Family and friends are elsewhere. Romit talks about how his family use iPhones, and it would be “great if I could iMessage with them and FaceTime with them for free.” You could argue that they should switch away from Apple-only technologies, but when you’re dealing with users who just want something that works, and it’s already “just working” for them, that’s a tough sell. And unlike Windows Phone, if Romit has any Android-using friends, there’s a version of Google Hangouts available for iPhone.

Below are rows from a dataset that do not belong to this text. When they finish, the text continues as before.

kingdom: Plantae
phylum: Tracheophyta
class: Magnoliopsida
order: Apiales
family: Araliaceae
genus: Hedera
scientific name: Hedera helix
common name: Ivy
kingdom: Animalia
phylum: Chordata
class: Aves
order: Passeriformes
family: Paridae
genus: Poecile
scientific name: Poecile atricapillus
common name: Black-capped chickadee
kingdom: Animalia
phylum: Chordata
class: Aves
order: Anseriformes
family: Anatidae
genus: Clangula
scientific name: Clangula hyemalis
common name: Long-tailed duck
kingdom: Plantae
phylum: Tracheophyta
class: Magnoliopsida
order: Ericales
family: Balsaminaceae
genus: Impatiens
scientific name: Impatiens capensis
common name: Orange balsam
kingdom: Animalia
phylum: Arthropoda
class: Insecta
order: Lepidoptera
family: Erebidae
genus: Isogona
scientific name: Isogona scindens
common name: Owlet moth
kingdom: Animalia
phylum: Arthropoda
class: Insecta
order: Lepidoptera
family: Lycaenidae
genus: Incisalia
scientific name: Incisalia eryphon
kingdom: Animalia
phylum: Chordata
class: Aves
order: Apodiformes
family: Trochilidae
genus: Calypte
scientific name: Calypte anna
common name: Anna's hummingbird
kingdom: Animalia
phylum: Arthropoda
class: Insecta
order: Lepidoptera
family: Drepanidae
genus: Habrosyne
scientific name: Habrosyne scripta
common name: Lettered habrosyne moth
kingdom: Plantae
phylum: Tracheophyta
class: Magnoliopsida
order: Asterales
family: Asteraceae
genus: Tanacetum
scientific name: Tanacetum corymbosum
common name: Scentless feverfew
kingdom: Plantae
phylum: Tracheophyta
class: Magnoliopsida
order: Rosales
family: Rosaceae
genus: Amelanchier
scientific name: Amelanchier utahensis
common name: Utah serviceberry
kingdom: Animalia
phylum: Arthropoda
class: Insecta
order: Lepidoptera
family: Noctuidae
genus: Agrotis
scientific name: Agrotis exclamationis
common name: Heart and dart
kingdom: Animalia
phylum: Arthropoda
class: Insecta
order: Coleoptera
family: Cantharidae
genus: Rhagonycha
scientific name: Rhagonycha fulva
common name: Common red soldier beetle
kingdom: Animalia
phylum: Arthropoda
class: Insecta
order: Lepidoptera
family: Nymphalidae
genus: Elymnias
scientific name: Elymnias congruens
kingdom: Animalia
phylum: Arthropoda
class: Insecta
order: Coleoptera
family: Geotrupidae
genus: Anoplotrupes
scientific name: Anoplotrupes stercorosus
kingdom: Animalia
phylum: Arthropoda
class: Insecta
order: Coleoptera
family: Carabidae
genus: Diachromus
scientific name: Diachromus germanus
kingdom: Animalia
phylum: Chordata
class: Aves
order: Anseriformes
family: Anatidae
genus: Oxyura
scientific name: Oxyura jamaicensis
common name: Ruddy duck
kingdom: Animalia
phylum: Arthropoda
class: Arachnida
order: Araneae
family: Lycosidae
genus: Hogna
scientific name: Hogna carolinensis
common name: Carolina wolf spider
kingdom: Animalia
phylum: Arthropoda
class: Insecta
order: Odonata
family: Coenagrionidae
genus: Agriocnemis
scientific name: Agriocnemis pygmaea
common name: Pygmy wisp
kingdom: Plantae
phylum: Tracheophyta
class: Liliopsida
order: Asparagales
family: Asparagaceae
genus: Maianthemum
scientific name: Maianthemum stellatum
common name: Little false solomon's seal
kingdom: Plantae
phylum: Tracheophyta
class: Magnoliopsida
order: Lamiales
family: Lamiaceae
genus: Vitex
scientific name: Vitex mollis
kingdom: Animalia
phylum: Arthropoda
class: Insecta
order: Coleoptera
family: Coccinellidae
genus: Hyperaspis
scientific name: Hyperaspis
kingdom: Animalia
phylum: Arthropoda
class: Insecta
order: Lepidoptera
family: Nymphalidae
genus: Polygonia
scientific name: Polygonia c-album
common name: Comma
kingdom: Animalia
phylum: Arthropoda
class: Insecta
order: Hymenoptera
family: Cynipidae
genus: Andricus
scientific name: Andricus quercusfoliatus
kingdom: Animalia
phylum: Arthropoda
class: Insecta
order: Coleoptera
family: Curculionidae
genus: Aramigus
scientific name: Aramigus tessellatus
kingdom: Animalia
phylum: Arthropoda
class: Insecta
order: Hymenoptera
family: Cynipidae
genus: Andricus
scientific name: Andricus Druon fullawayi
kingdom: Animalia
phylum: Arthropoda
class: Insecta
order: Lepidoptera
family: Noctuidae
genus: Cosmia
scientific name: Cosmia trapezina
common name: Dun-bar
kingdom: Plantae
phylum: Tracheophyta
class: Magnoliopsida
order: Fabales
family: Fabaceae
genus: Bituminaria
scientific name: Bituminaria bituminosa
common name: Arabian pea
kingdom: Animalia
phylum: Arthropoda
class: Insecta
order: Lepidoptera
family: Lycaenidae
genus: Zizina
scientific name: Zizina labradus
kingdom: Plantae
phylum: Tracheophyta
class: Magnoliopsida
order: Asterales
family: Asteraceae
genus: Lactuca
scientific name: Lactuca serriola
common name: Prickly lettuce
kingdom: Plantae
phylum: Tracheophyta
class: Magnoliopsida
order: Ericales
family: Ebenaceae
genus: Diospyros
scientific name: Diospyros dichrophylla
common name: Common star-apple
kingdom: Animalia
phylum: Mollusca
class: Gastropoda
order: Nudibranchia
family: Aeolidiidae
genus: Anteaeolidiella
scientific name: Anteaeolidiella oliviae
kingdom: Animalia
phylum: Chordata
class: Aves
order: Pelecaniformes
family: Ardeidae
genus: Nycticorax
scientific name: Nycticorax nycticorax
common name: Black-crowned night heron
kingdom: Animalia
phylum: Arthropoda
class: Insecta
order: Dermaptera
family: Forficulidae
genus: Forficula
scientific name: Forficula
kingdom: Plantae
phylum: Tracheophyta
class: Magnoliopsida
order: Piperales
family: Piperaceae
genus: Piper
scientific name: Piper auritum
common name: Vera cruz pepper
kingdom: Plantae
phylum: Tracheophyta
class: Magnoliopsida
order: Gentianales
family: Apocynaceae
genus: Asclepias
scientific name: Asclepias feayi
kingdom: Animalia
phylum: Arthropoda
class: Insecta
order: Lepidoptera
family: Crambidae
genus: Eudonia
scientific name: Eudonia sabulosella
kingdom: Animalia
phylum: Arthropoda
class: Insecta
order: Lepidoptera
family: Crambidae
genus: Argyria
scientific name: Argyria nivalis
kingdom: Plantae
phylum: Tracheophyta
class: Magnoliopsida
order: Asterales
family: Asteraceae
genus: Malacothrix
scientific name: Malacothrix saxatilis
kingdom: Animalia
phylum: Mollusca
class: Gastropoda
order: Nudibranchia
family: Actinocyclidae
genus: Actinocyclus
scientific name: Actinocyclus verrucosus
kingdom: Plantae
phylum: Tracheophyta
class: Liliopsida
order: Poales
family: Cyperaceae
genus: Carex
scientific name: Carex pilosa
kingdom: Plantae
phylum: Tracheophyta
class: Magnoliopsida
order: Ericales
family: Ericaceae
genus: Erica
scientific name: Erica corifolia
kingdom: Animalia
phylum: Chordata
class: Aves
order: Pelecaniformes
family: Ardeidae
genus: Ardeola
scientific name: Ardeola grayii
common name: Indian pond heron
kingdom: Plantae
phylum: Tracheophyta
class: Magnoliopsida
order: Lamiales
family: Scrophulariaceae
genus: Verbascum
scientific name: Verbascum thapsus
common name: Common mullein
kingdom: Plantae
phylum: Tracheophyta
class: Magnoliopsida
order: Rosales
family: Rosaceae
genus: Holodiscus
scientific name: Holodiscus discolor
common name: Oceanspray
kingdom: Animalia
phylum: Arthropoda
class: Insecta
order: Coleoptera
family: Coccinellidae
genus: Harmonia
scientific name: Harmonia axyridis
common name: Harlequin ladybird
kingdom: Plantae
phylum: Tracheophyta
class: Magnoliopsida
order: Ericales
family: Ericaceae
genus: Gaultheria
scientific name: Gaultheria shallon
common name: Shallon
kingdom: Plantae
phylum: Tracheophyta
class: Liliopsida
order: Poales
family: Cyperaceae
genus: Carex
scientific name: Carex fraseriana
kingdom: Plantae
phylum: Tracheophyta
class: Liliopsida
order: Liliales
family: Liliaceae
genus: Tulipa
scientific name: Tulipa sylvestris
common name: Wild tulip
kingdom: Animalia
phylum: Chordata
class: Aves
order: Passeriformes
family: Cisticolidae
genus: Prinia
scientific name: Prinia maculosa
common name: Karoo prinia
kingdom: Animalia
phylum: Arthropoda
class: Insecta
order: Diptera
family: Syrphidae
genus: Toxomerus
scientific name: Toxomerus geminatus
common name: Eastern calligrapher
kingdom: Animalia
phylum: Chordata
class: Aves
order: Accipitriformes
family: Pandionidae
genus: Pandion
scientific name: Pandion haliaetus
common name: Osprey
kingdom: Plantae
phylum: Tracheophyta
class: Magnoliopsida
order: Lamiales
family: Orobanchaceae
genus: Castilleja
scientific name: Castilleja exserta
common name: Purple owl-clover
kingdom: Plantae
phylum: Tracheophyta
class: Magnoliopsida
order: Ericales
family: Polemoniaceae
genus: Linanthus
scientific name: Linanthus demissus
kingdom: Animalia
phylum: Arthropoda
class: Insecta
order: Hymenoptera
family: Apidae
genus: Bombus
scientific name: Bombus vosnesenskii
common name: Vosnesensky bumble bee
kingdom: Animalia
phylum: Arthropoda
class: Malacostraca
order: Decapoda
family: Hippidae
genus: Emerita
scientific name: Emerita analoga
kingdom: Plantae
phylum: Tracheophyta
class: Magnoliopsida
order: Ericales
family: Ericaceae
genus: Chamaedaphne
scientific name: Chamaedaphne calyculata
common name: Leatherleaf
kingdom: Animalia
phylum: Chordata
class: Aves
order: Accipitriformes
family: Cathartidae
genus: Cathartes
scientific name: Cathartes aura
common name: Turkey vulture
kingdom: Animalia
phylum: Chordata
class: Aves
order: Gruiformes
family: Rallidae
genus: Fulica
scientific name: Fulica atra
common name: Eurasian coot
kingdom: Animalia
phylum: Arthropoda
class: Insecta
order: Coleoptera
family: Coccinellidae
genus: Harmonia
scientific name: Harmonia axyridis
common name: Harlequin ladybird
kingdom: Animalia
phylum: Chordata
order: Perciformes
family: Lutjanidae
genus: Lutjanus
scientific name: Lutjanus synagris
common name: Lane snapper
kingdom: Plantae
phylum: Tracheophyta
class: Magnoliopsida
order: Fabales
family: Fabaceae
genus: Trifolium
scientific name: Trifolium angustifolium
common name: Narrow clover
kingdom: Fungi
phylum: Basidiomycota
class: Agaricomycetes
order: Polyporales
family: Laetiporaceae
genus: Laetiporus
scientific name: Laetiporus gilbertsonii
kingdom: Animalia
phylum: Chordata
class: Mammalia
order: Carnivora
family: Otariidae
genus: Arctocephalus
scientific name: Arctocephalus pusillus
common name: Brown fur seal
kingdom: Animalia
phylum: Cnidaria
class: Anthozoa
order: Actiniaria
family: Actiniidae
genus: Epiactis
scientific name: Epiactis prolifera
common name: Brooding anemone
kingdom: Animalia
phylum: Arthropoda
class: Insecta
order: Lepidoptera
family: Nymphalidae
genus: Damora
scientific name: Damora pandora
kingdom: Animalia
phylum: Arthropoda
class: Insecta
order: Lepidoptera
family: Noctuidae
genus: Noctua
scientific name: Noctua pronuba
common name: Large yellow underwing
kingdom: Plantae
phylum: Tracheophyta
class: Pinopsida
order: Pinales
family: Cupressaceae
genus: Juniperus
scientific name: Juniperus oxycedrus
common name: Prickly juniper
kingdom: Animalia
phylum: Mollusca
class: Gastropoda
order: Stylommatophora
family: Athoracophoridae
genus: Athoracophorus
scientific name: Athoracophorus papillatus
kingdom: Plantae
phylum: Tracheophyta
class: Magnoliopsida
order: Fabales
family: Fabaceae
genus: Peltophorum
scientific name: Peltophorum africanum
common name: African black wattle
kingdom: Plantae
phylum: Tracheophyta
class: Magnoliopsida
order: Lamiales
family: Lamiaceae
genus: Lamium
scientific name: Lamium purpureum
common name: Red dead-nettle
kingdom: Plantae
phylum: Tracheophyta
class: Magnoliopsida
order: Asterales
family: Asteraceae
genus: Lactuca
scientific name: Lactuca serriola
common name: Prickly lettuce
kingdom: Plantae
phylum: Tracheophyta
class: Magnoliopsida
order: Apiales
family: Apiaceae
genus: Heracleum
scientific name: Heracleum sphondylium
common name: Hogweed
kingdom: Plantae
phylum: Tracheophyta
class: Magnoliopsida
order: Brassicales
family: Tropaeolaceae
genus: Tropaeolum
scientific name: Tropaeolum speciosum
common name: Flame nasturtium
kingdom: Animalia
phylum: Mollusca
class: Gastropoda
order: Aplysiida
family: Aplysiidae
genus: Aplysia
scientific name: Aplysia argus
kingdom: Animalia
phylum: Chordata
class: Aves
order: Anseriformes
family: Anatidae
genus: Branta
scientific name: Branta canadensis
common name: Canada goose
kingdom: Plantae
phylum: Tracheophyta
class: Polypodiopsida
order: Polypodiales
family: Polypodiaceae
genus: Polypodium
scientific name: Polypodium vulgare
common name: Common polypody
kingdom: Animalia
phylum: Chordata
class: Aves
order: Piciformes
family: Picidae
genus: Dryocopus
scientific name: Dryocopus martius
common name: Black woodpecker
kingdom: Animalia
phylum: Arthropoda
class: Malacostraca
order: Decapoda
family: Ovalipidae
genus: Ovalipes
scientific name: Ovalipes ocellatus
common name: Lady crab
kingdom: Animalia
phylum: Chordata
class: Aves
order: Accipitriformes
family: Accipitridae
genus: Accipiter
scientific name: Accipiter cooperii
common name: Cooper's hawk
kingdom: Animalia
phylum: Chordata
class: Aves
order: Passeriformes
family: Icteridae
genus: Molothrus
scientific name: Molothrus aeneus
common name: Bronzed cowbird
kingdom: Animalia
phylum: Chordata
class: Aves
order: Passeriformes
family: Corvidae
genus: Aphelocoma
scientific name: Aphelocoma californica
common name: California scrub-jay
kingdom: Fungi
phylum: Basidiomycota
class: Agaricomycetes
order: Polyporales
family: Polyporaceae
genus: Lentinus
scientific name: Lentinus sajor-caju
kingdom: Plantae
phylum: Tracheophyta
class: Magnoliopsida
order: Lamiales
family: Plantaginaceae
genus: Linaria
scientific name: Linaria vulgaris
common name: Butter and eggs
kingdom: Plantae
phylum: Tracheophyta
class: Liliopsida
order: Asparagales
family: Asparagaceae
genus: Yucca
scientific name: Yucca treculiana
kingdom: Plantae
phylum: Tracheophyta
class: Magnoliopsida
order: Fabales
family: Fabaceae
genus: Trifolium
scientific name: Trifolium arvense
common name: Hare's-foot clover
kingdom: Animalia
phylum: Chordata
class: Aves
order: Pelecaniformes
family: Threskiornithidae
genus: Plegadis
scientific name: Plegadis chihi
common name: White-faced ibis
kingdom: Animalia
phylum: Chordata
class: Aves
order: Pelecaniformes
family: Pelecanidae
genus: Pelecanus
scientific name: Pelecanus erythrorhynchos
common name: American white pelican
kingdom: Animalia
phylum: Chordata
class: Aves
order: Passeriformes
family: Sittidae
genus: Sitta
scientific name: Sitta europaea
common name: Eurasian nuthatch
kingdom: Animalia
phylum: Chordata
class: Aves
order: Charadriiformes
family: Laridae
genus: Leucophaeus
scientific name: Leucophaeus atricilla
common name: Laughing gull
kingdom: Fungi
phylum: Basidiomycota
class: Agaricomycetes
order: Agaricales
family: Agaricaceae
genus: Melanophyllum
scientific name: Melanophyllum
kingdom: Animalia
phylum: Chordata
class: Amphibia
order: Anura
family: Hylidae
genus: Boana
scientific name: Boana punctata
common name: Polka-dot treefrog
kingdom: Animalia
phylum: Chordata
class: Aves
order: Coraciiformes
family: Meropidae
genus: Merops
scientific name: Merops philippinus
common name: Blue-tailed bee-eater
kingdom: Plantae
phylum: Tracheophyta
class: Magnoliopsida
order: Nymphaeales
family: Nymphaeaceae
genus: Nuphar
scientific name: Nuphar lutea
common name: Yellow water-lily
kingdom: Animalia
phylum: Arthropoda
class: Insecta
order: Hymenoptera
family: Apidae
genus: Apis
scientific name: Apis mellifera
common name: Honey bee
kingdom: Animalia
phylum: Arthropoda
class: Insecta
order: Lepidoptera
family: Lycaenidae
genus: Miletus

Microsoft’s biggest problem is that it’s playing catch-up, both from a development perspective and in its market share. Although having cloud-based services means it can avoid some of the worst network effects, it’s playing catch-up there too: Skydrive is a good product, but it lacks both mindshare and marketshare compared to Dropbox and Google Drive. Hotmail is still a powerful force, but the impetus is towards Gmail. And Office remains a strong brand, but its appeal is now mostly limited to the office: home users are increasingly looking elsewhere.

Jeff Bezos and the Washington Post

““We’ve had three big ideas at Amazon that we’ve stuck with for 18 years, and they’re the reason we’re successful: Put the customer first. Invent. And be patient,” he said. “If you replace ‘customer’ with ‘reader,’ that approach, that point of view, can be successful at The Post, too.””

Jeff Bezos sounds like he's prepared to carry on losing money at the Washington Post.